PROBLEM TO SOLVE:
At the line with "میلیارد دلار برسد،", start copying; carry on through the last line of the material below, exactly as written, and stop there.

DATA:
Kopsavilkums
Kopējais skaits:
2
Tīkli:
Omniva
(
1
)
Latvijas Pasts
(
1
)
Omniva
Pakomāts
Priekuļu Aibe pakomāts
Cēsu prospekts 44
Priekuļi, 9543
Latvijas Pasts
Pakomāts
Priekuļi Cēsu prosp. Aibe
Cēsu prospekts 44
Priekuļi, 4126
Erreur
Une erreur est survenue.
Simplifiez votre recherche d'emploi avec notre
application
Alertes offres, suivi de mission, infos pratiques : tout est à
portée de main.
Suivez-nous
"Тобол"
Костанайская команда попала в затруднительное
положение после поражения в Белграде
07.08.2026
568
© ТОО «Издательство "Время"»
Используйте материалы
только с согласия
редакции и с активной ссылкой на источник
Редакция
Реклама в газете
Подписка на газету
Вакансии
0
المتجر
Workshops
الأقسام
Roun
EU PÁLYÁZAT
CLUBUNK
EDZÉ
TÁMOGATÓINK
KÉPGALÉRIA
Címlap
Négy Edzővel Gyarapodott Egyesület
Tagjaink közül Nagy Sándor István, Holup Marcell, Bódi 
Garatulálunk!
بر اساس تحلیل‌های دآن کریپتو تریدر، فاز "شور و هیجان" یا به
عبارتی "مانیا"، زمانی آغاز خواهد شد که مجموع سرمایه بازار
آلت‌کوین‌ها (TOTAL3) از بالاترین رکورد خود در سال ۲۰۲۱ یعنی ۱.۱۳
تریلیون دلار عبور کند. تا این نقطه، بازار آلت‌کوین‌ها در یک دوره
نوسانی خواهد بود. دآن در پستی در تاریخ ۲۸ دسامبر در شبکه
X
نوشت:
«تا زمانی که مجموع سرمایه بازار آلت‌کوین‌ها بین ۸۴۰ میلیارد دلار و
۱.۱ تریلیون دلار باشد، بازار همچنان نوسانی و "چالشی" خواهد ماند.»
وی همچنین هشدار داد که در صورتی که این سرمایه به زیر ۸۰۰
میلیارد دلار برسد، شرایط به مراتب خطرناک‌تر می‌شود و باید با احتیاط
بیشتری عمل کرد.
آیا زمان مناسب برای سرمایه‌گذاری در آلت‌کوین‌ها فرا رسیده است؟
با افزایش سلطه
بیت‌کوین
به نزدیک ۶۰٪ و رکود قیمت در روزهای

SOLUTION:
میلیارد دلار برسد، شرایط به مراتب خطرناک‌تر می‌شود و باید با احتیاط
بیشتری عمل کرد.
آیا زمان مناسب برای سرمایه‌گذاری در آلت‌کوین‌ها فرا رسیده است؟
با افزایش سلطه
بیت‌کوین
به نزدیک ۶۰٪ و رکود قیمت در روزهای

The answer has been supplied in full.